Para pemimpin Uni Eropa akan memberikan perpanjangan Brexit kedua kepada Perdana Menteri Theresa May, namun mereka mungkin akan menuntut agar Perdana Menteri Theresa May menerima perpanjangan yang lebih lama karena Perancis telah mendorong kondisi yang membatasi kemampuan Inggris untuk melemahkan blok tersebut.
May bergegas ke Berlin dan Paris untuk meminta Angela Merkel dan Emmanuel Macron mengizinkan negara dengan ekonomi terbesar kelima di dunia itu menunda perceraiannya mulai 12 April.
Belum jelas apa yang disetujui oleh Merkel dan Macron, dua pemimpin paling kuat di Eropa, dengan May, namun rancangan kesimpulan awal untuk KTT darurat Uni Eropa pada hari Rabu mengatakan Inggris akan diberikan penundaan lagi dengan syarat-syarat tertentu.
Tonton berita terkini di Channel 7 atau streaming gratis 7 ditambah >>
May meminta UE untuk menunda Brexit hingga 30 Juni, namun rancangan tersebut membiarkan tanggal akhir tetap kosong sambil menunggu keputusan dari 27 pemimpin nasional lainnya di Brussels pada hari Rabu.
“Masyarakat lelah dan muak (dengan keragu-raguan Inggris) – tapi apa yang harus dilakukan?” kata seorang diplomat Uni Eropa. “Kami bukanlah pihak yang akan mendorong Inggris keluar dari jurang kehancuran.”
Pejabat UE lain yang terlibat dalam Brexit mengatakan tidak ada kekuatan Eropa yang menginginkan kekacauan yang mereka khawatirkan akan terjadi jika keluarnya Uni Eropa tanpa kesepakatan (no-deal exit) di pasar keuangan dan perekonomian UE yang berjumlah $US16 triliun ($A22 triliun) akan melonjak.
“Tidak ada seorang pun yang ingin mencabut kebijakan tersebut pada 13 April,” kata pejabat itu. “Tetapi untuk berapa lama – saya tidak tahu. Dan Prancis akan mengajukan banyak pertanyaan di Brussels.”

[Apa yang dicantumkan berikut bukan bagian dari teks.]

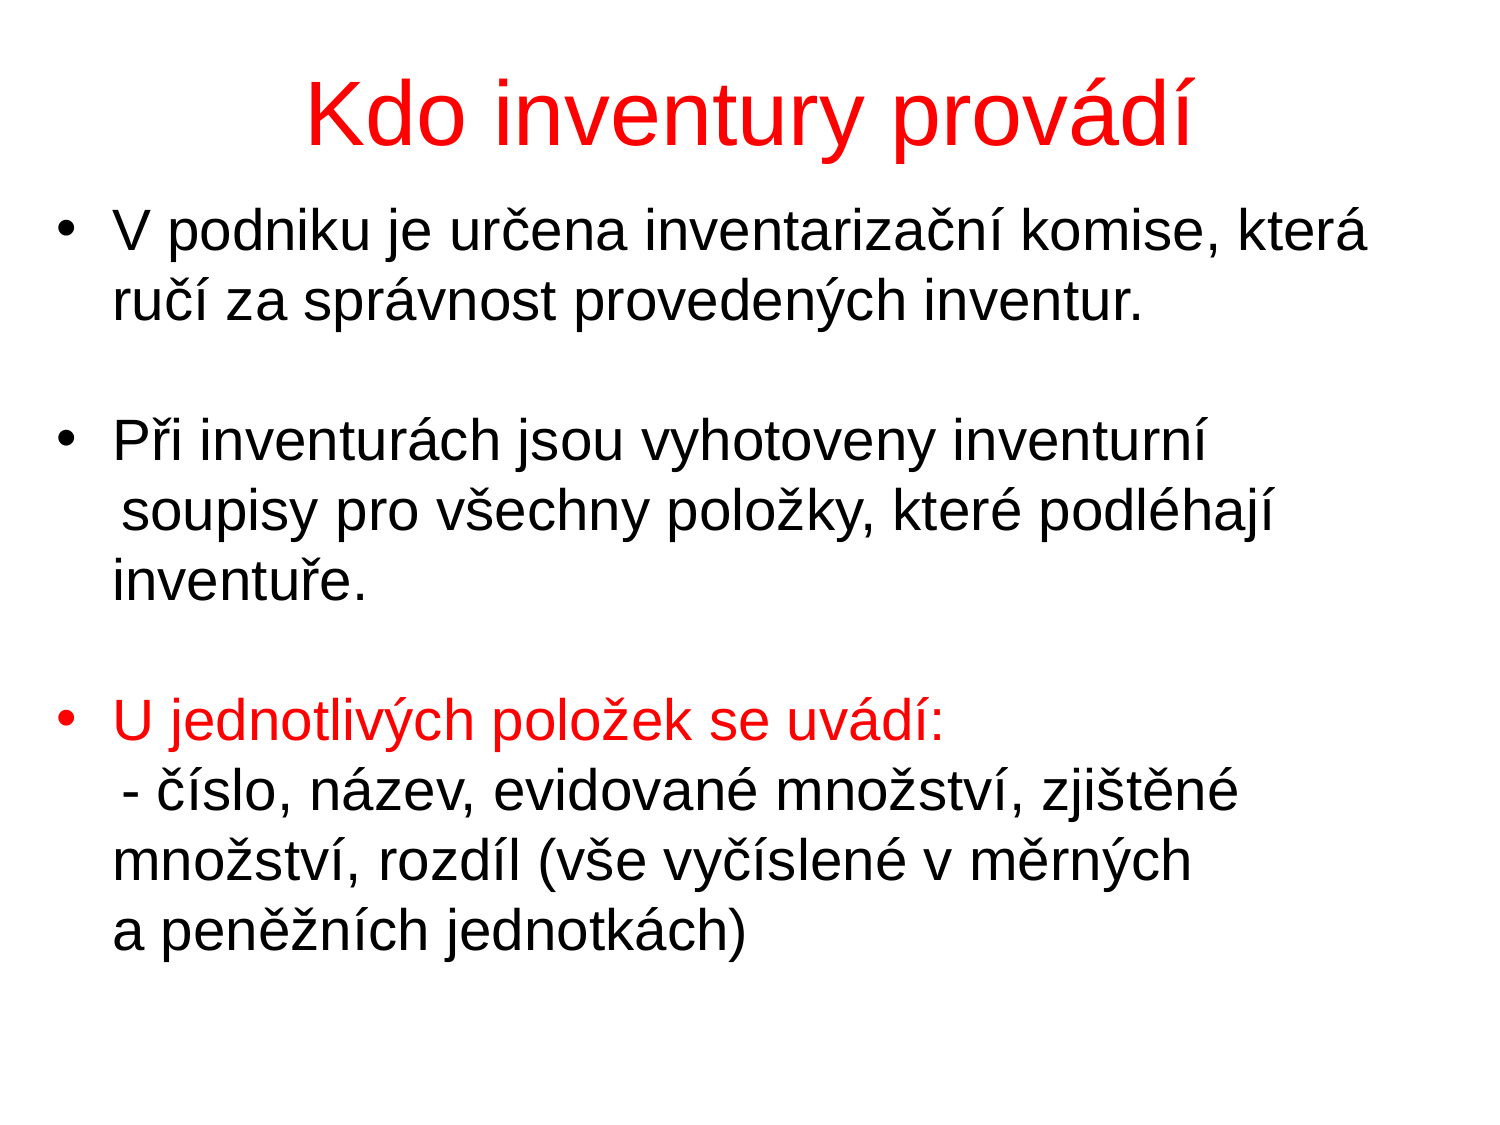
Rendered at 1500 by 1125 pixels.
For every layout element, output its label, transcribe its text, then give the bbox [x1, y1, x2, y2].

title Kdo inventury provádí [76, 45, 1425, 173]
list V podniku je určena inventarizační komise, která ručí za správnost provedených inventur. Při inventurách jsou vyhotoveny inventurní soupisy pro všechny položky, které podléhají inventuře. U jednotlivých položek se uvádí: - číslo, název, evidované množství, zjištěné množství, rozdíl (vše vyčíslené v měrných a peněžních jednotkách) [41, 184, 1459, 1071]
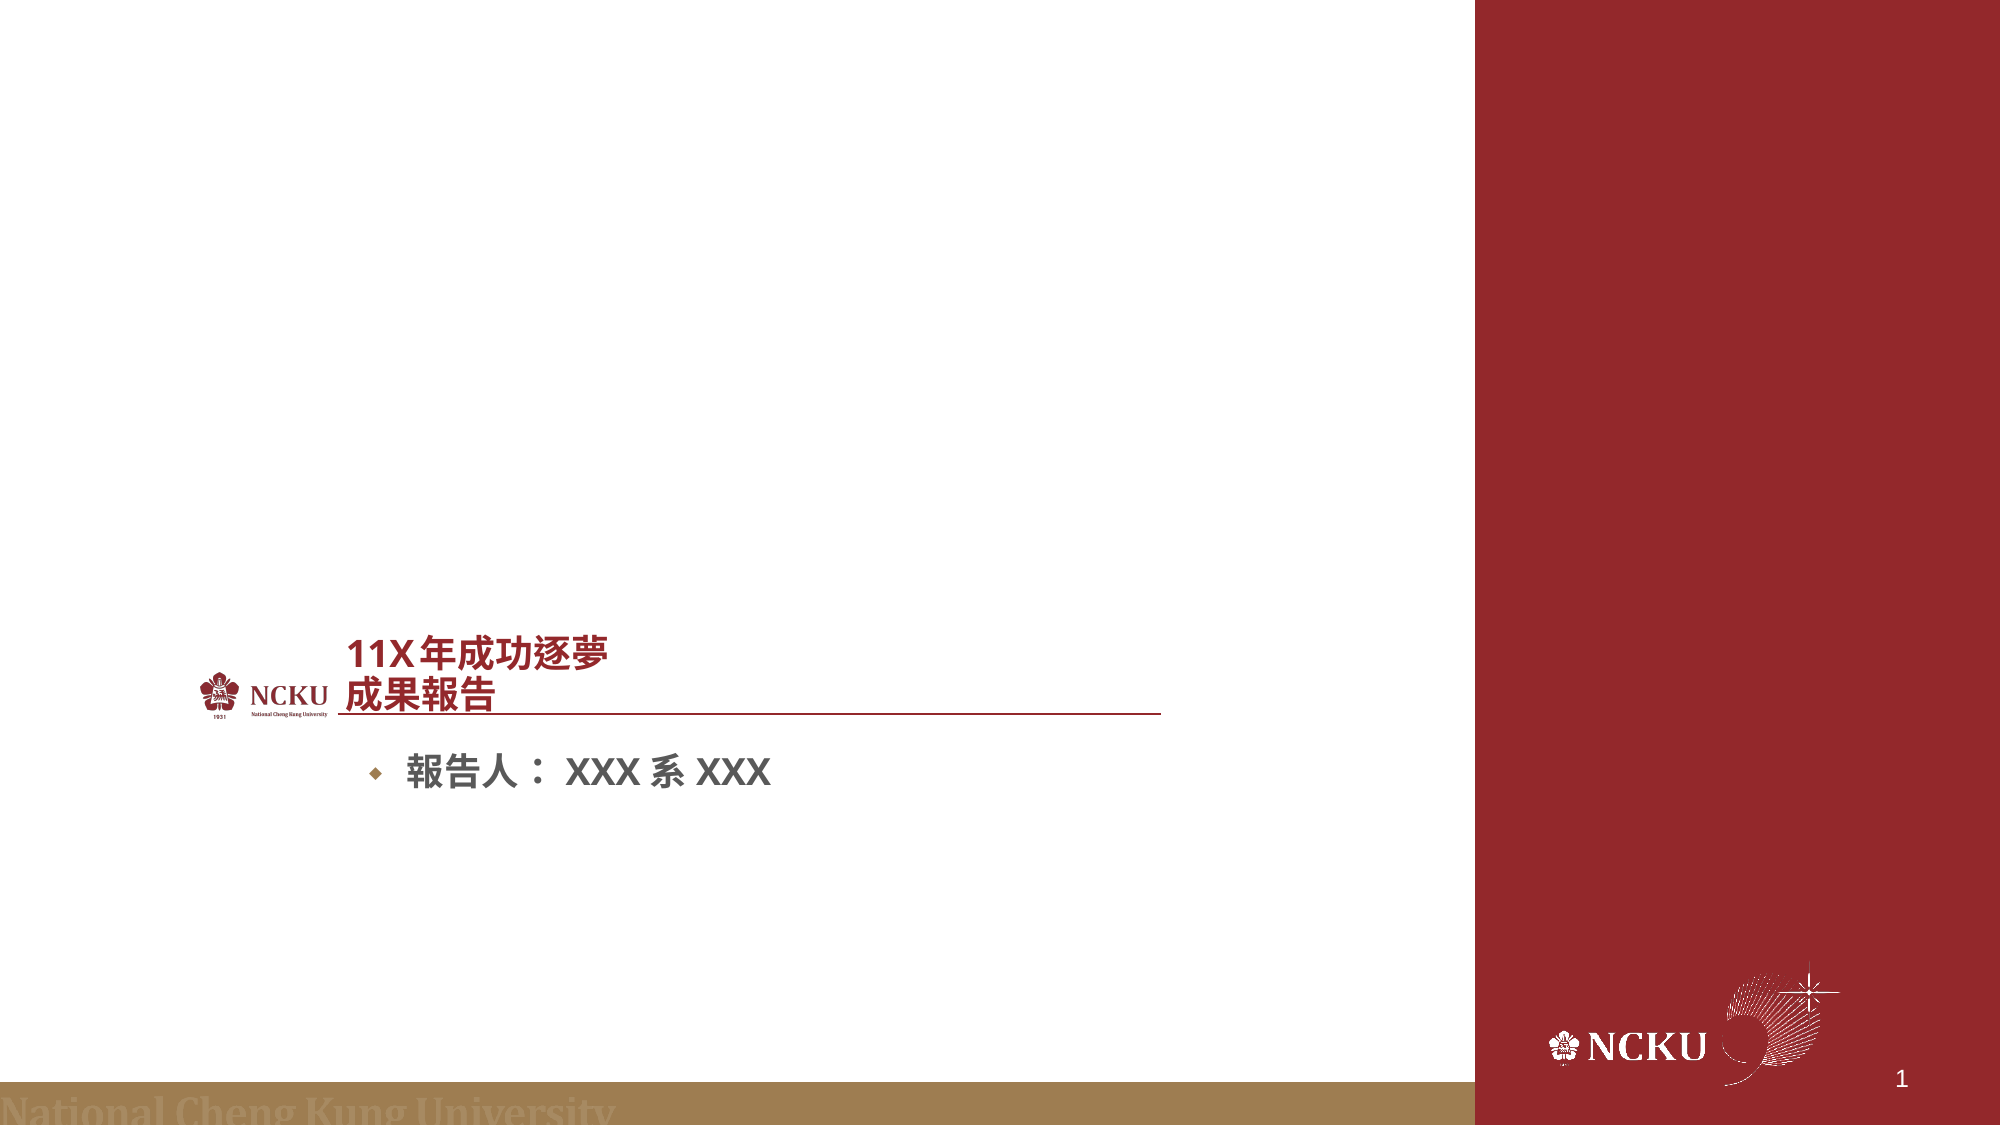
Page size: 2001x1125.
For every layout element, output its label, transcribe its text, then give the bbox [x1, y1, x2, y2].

text_box 1 [1880, 1047, 1970, 1108]
title 11X年成功逐夢 成果報告 [330, 524, 1217, 770]
text_box 報告人：XXX系XXX [354, 745, 1167, 795]
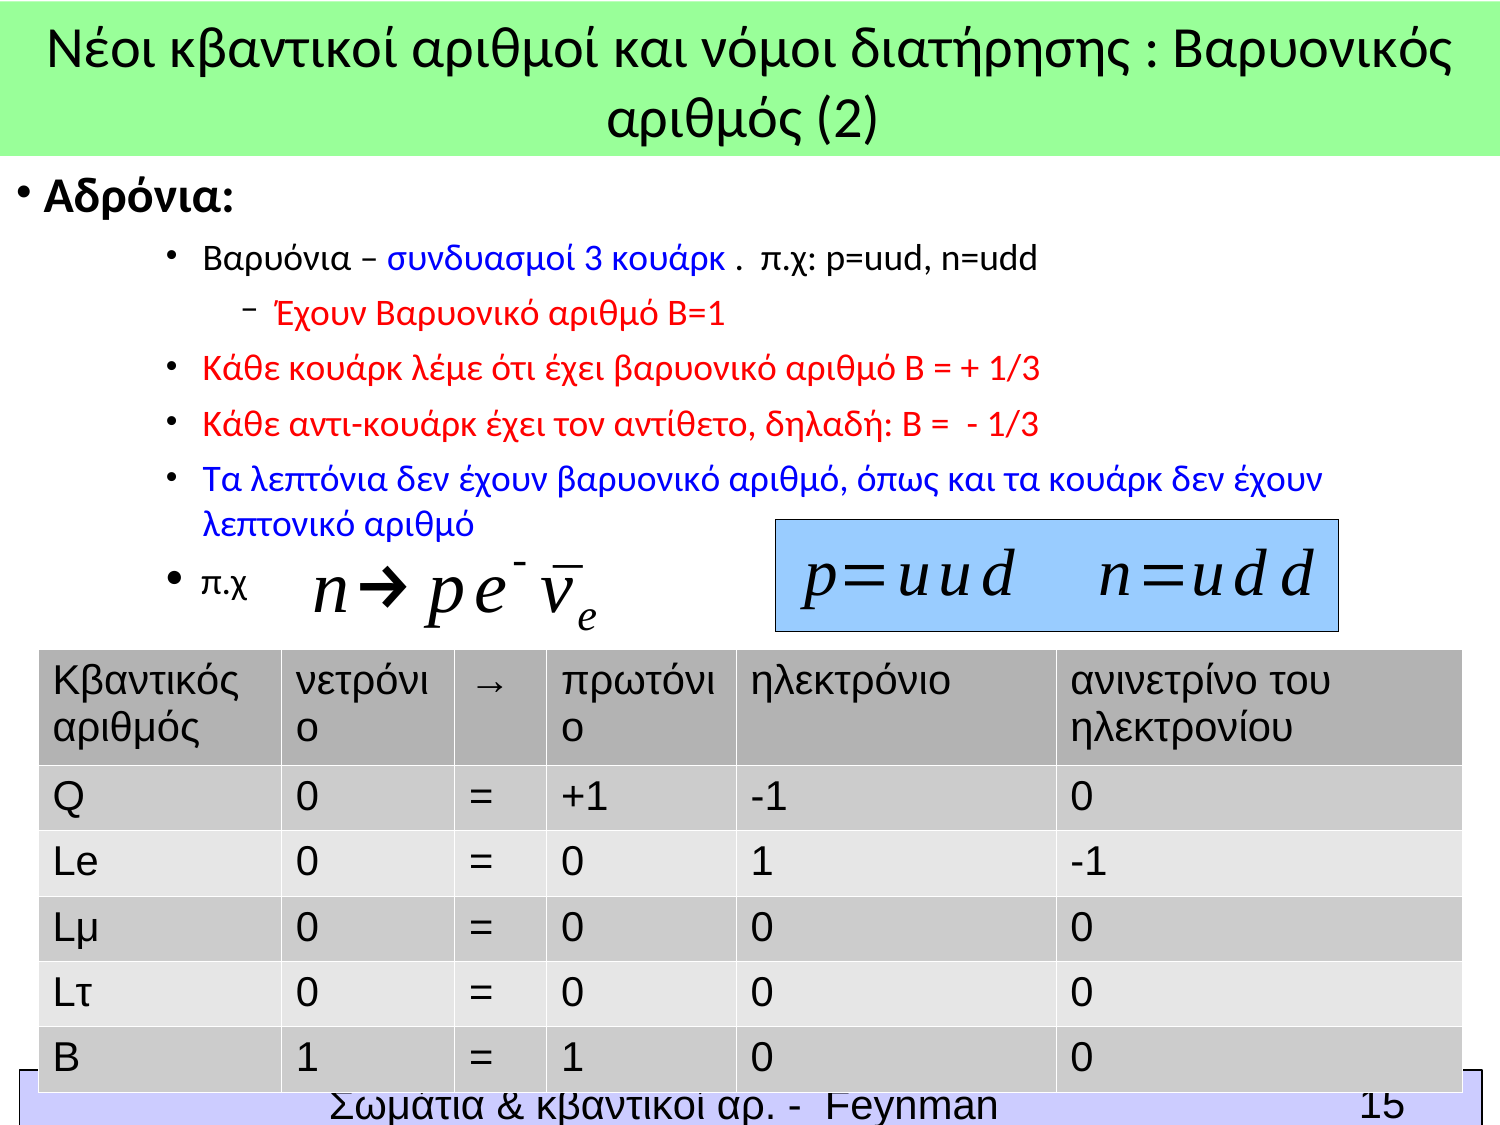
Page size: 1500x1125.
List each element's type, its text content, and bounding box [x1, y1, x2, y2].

table_cell 0 [282, 962, 454, 1026]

Perdana Menteri Irlandia Leo Varadkar mengatakan Macron tidak akan memveto perpanjangan May tetapi ingin melampirkan persyaratan.
Sebelumnya pada hari itu, May bertemu Merkel di kantornya di tepi sungai, tidak jauh dari Gerbang Brandenburg Berlin, dan pulang dengan saling berciuman hangat.
Saat mereka membahas Brexit, partai oposisi liberal Jerman, FDP, mengendarai mobil van iklan melewati Gedung Kanselir dengan slogan yang berbunyi: “Dear Theresa May. Lakukan saja. Hentikan Brexit. Manfaatkan peluang Eropa sebaik-baiknya.”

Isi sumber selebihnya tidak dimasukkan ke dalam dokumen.